→ SELECTED PASSAGE:
[Start of section]

By Nathan Jones (with Alyssa Jones)
I was serving on the hospitality team—brewing gallons of coffee each week, preparing communion, and welcoming people as they walked in the door of our church plant every Sunday morning. Add to that, an early men’s BIble study, plus a Monday evening community group meeting, and I had just about any reason not to serve in my church’s kids ministry.
But as I dropped off my own kids in the preschool and younger kids hallways, I recognized the need for more volunteers. So I approached our kids ministry director and asked if there was somewhere I could serve. A few weeks later, I found myself standing in front of a group of second and third graders. By the end of class, I had regrets.
My biggest regret? Not getting involved sooner. It turns out that kids ministry is not as hard or as scary as I imagined. In fact, I kind of had fun!

[End of section]

→ DIRECTIONS:
a) From the essay about volunteering in kids ministry, list every commitment the writer already had before offering to help with the kids.
b) Continue the essay about volunteering in kids ministry, starting after its last sentence.

→ DATA UNDER STUDY:
[Start of section]

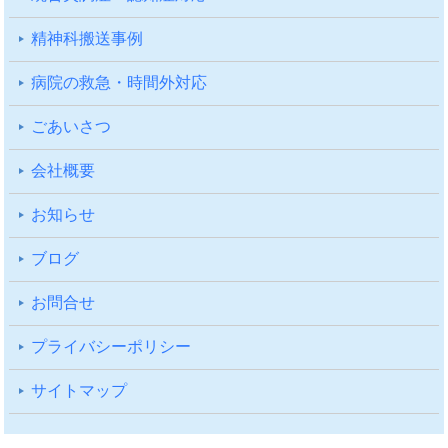
精神科搬送事例
病院の救急・時間外対応
ごあいさつ
会社概要
お知らせ
ブログ
お問合せ
プライバシーポリシー
サイトマップ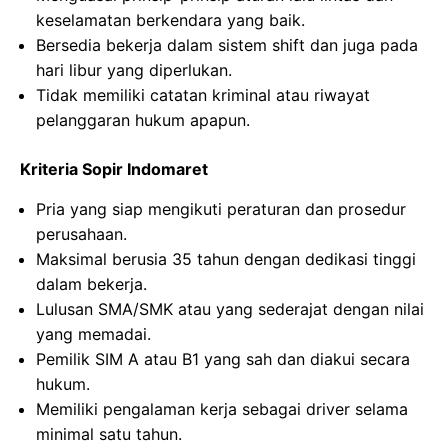
keselamatan berkendara yang baik.
Bersedia bekerja dalam sistem shift dan juga pada
hari libur yang diperlukan.
Tidak memiliki catatan kriminal atau riwayat
pelanggaran hukum apapun.
Kriteria Sopir Indomaret
Pria yang siap mengikuti peraturan dan prosedur
perusahaan.
Maksimal berusia 35 tahun dengan dedikasi tinggi
dalam bekerja.
Lulusan SMA/SMK atau yang sederajat dengan nilai
yang memadai.
Pemilik SIM A atau B1 yang sah dan diakui secara
hukum.
Memiliki pengalaman kerja sebagai driver selama
minimal satu tahun.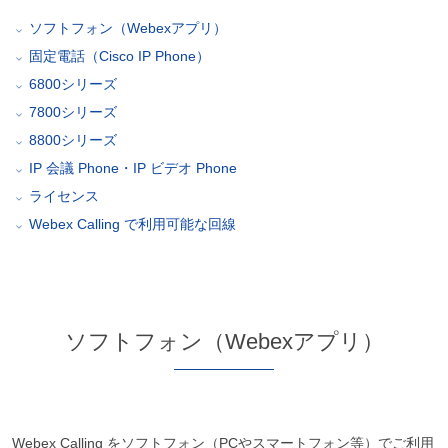
ソフトフォン（Webexアプリ）
固定電話（Cisco IP Phone）
6800シリーズ
7800シリーズ
8800シリーズ
IP 会議 Phone・IP ビデオ Phone
ライセンス
Webex Calling で利用可能な回線
ソフトフォン（Webexアプリ）
Webex Calling をソフトフォン（PCやスマートフォン等）でご利用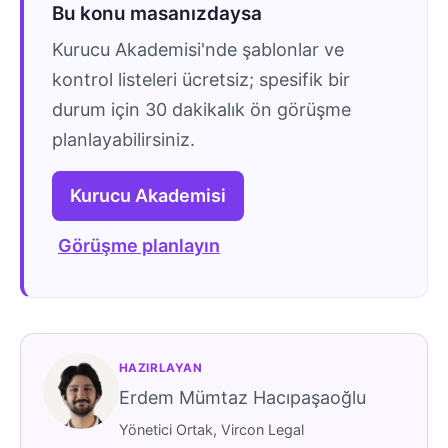
Bu konu masanızdaysa
Kurucu Akademisi'nde şablonlar ve
kontrol listeleri ücretsiz; spesifik bir
durum için 30 dakikalık ön görüşme
planlayabilirsiniz.
Kurucu Akademisi
Görüşme planlayın
HAZIRLAYAN
Erdem Mümtaz Hacıpaşaoğlu
Yönetici Ortak, Vircon Legal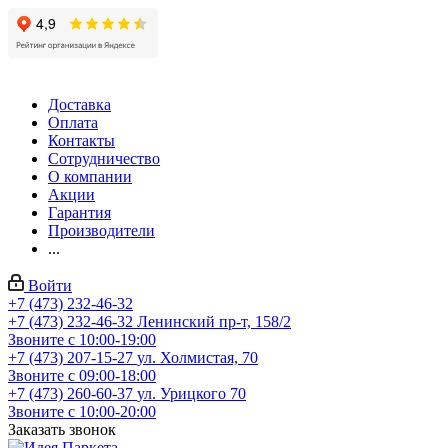
Доставка
Оплата
Контакты
Сотрудничество
О компании
Акции
Гарантия
Производители
...
Войти
+7 (473) 232-46-32
+7 (473) 232-46-32
Ленинский пр-т, 158/2
Звоните с 10:00-19:00
+7 (473) 207-15-27
ул. Холмистая, 70
Звоните с 09:00-18:00
+7 (473) 260-60-37
ул. Урицкого 70
Звоните с 10:00-20:00
Заказать звонок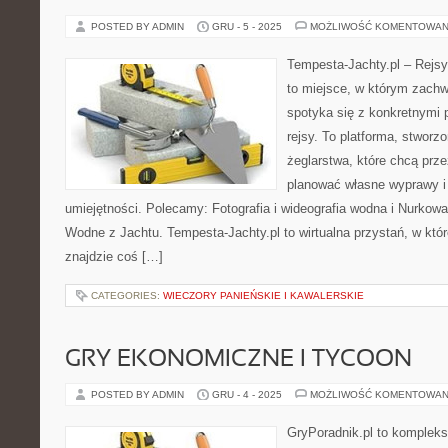
POSTED BY ADMIN
GRU - 5 - 2025
MOŻLIWOŚĆ KOMENTOWAN
Tempesta-Jachty.pl – Rejsy
to miejsce, w którym zachw
spotyka się z konkretnymi 
rejsy. To platforma, stworz
żeglarstwa, które chcą prz
planować własne wyprawy i 
umiejętności. Polecamy: Fotografia i wideografia wodna i Nurkowan
Wodne z Jachtu. Tempesta-Jachty.pl to wirtualna przystań, w któr
znajdzie coś […]
CATEGORIES:
WIECZORY PANIEŃSKIE I KAWALERSKIE
GRY EKONOMICZNE I TYCOON
POSTED BY ADMIN
GRU - 4 - 2025
MOŻLIWOŚĆ KOMENTOWAN
GryPoradnik.pl to komplekso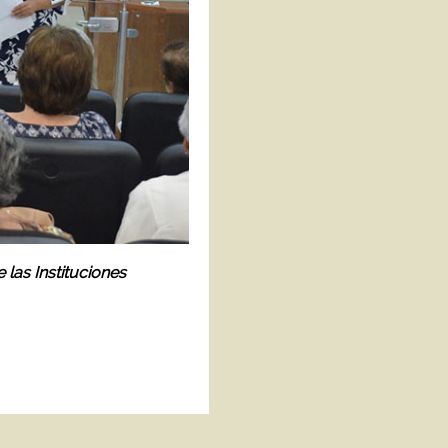
 las Instituciones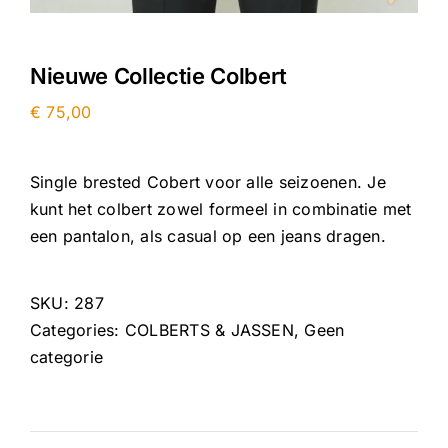
Nieuwe Collectie Colbert
€
75,00
Single brested Cobert voor alle seizoenen. Je
kunt het colbert zowel formeel in combinatie met
een pantalon, als casual op een jeans dragen.
SKU:
287
Categories:
COLBERTS & JASSEN
,
Geen
categorie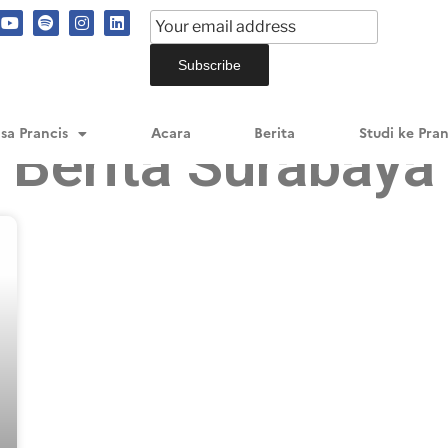
sa Prancis
Acara
Berita
Studi ke Pran
Berita Surabaya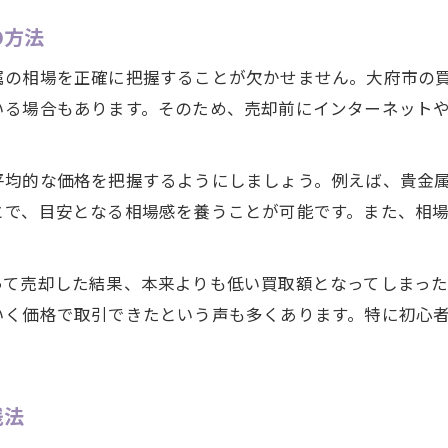
の方法
属の相場を正確に把握することが欠かせません。大府市の
いる場合もあります。そのため、売却前にインターネット
平均的な価格を把握するようにしましょう。例えば、貴金
とで、目安となる相場感を養うことが可能です。また、相
って売却した結果、本来よりも低い買取額となってしまった
いく価格で取引できたという声も多くあります。特に初心
践法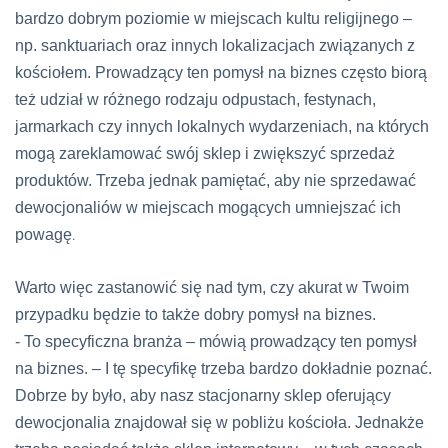
bardzo dobrym poziomie w miejscach kultu religijnego –
np. sanktuariach oraz innych lokalizacjach związanych z
kościołem. Prowadzący ten pomysł na biznes
często biorą
też udział w różnego rodzaju odpustach, festynach,
jarmarkach czy innych lokalnych wydarzeniach, na których
mogą zareklamować swój sklep i zwiększyć sprzedaż
produktów. Trzeba jednak pamiętać, aby nie sprzedawać
dewocjonaliów w miejscach mogących umniejszać ich
powagę
.
Warto więc zastanowić się nad tym, czy akurat w Twoim
przypadku będzie to także dobry pomysł na biznes.
- To specyficzna branża – mówią prowadzący ten pomysł
na biznes. – I tę specyfikę trzeba bardzo dokładnie poznać.
Dobrze by było, aby nasz stacjonarny sklep oferujący
dewocjonalia znajdował się w pobliżu kościoła. Jednakże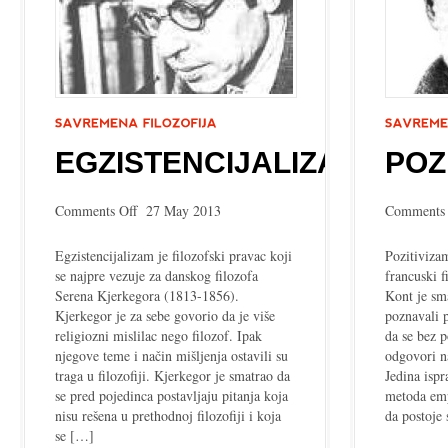
EGZISTENCIJALIZAM
POZ
on
Comments Off
27 May 2013
Comments 
Egzistencijalizam
Egzistencijalizam je filozofski pravac koji
Pozitiviza
se najpre vezuje za danskog filozofa
francuski 
Serena Kjerkegora (1813-1856).
Kont je sma
Kjerkegor je za sebe govorio da je više
poznavali 
religiozni mislilac nego filozof. Ipak
da se bez 
njegove teme i način mišljenja ostavili su
odgovori na
traga u filozofiji. Kjerkegor je smatrao da
Jedina isp
se pred pojedinca postavljaju pitanja koja
metoda emp
nisu rešena u prethodnoj filozofiji i koja
da postoje
se […]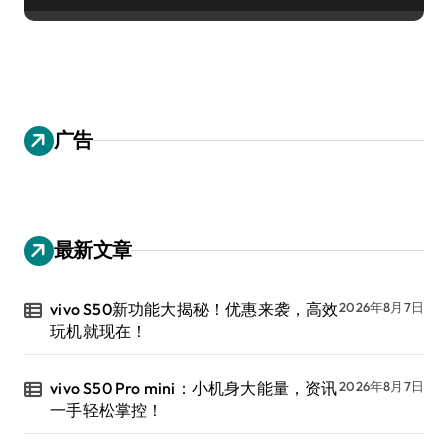
广告
最新文章
vivo S50新功能大揭秘！优惠来袭，高效
2026年8月7日
玩机就现在！
vivo S50 Pro mini：小机身大能量，资讯
2026年8月7日
一手轻松掌控！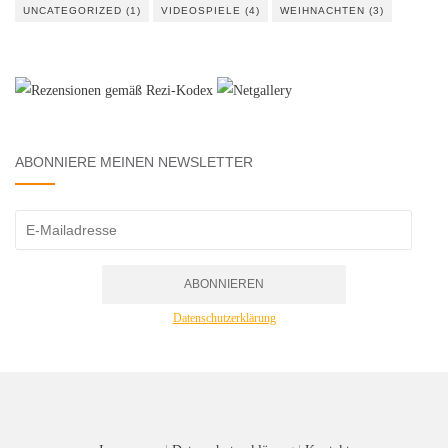
UNCATEGORIZED
(1)
VIDEOSPIELE
(4)
WEIHNACHTEN
(3)
ABONNIERE MEINEN NEWSLETTER
Datenschutzerklärung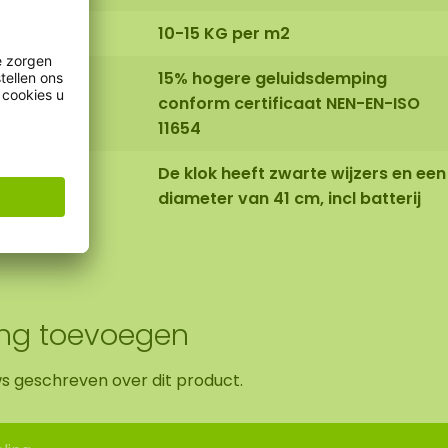
10-15 KG per m2
15% hogere geluidsdemping
conform certificaat NEN-EN-ISO
11654
De klok heeft zwarte wijzers en een
diameter van 41 cm, incl batterij
ing toevoegen
ws geschreven over dit product.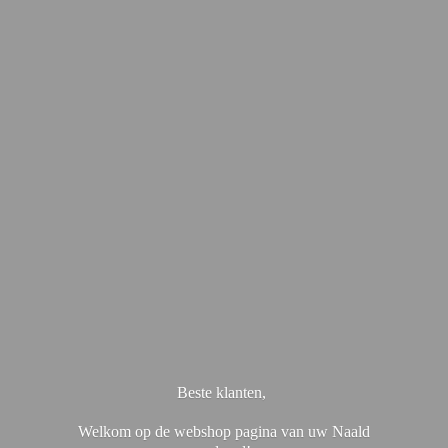
Beste klanten,
Welkom op de webshop pagina van uw Naald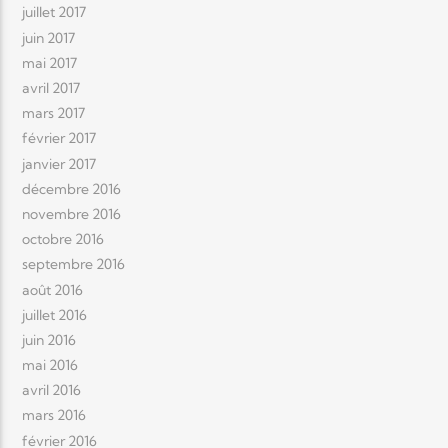
juillet 2017
juin 2017
mai 2017
avril 2017
mars 2017
février 2017
janvier 2017
décembre 2016
novembre 2016
octobre 2016
septembre 2016
août 2016
juillet 2016
juin 2016
mai 2016
avril 2016
mars 2016
février 2016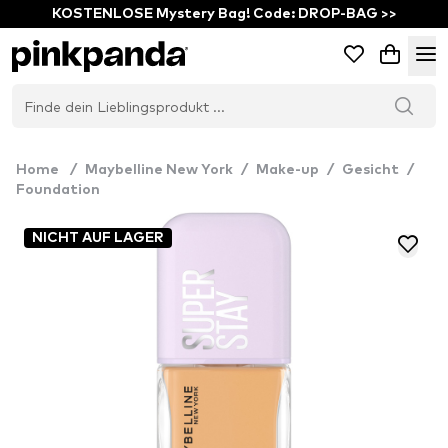
KOSTENLOSE Mystery Bag! Code: DROP-BAG >>
Home
/
Maybelline New York
/
Make-up
/
Gesicht
/
Foundation
NICHT AUF LAGER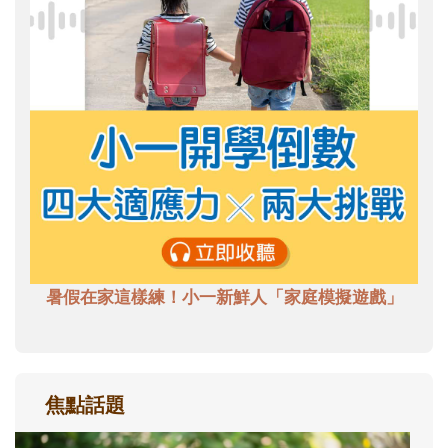
暑假在家這樣練！小一新鮮人「家庭模擬遊戲」
焦點話題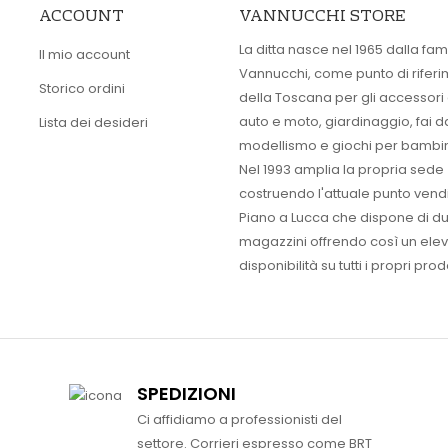
ACCOUNT
VANNUCCHI STORE
La ditta nasce nel 1965 dalla fam
Il mio account
Vannucchi, come punto di rifer
Storico ordini
della Toscana per gli accessori
auto e moto, giardinaggio, fai d
Lista dei desideri
modellismo e giochi per bambin
Nel 1993 amplia la propria sede
costruendo l'attuale punto vendi
Piano a Lucca che dispone di d
magazzini offrendo così un ele
disponibilità su tutti i propri prodo
SPEDIZIONI
Ci affidiamo a professionisti del
settore. Corrieri espresso come BRT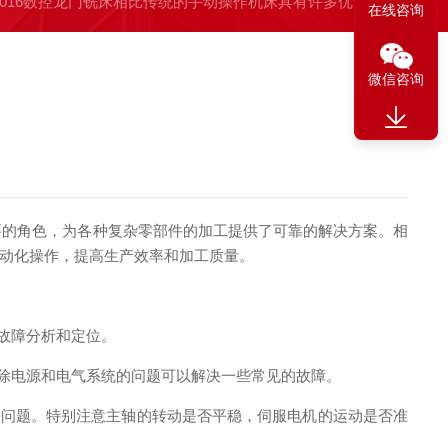
2016数控龙门铣床相比传统的手动操作机床具有许多优势
在线咨询
微信咨询
要的角色，为各种复杂零部件的加工提供了可靠的解决方案。相
动化操作，提高生产效率和加工质量。
故障分析和定位。
除电源和电气系统的问题可以解决一些常见的故障。
问题。特别注意主轴的转动是否平稳，伺服电机的运动是否准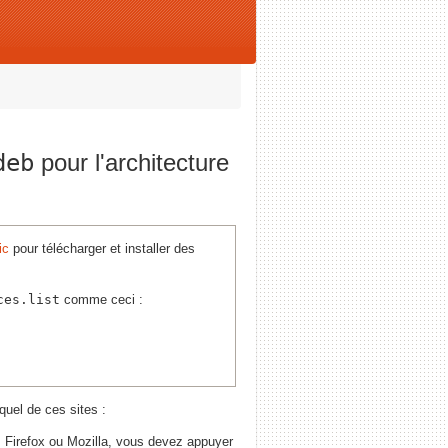
deb
pour l'architecture
ic
pour télécharger et installer des
ces.list
comme ceci :
quel de ces sites :
s Firefox ou Mozilla, vous devez appuyer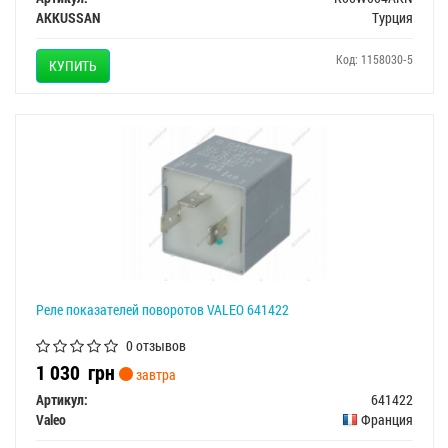
AKKUSSAN
Турция
Код: 1158030-5
КУПИТЬ
Реле показателей поворотов VALEO 641422
0 отзывов
1 030
грн
завтра
Артикул:
641422
Valeo
Франция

[End of section]

→ ANSWERS BY TASK:
a)
- Brewing gallons of coffee each week on the hospitality team
- Preparing communion
- Welcoming people at the door every Sunday morning
- An early men's Bible study
- A Monday evening community group meeting

b)
If you’re a man like me, you probably have some excuses for not serving in kids ministry. If you’re a kids ministry leader or volunteer, you’ve probably met someone like me. Here are seven excuses that regularly crossed my mind as I sat on the sidelines. Use these tips to encourage yourself or someone you know to serve kids at church.
1. It’s already under control. Despite the monthly plea for volunteers in the after-service announcements, maybe you assume the kids ministry doesn’t need any help. Or maybe you think it’s already full of volunteers who are great at what they do. Even if that’s the case, I have a hunch there are some overlooked laborers who could use a week off. Don’t be afraid to ask what the needs are.
To kids leaders: Be clear what you need. If everything isn’t under control, reach out and ask for help!
2. I’ve never taught kids before. You might be a gifted teacher, but maybe you prefer investing in adults who can handle your big thoughts of God. Well, there’s nothing more effective than preparing to talk to first graders to expose how little you actually understand God. You don’t need to fake it; dig down and ask for understanding. I’ve found that teaching kids the gospel has been the best practice to remember the gospel myself.
To kids leaders: Provide training for your volunteers. Allow them to observe a class before serving so they can better know what to expect.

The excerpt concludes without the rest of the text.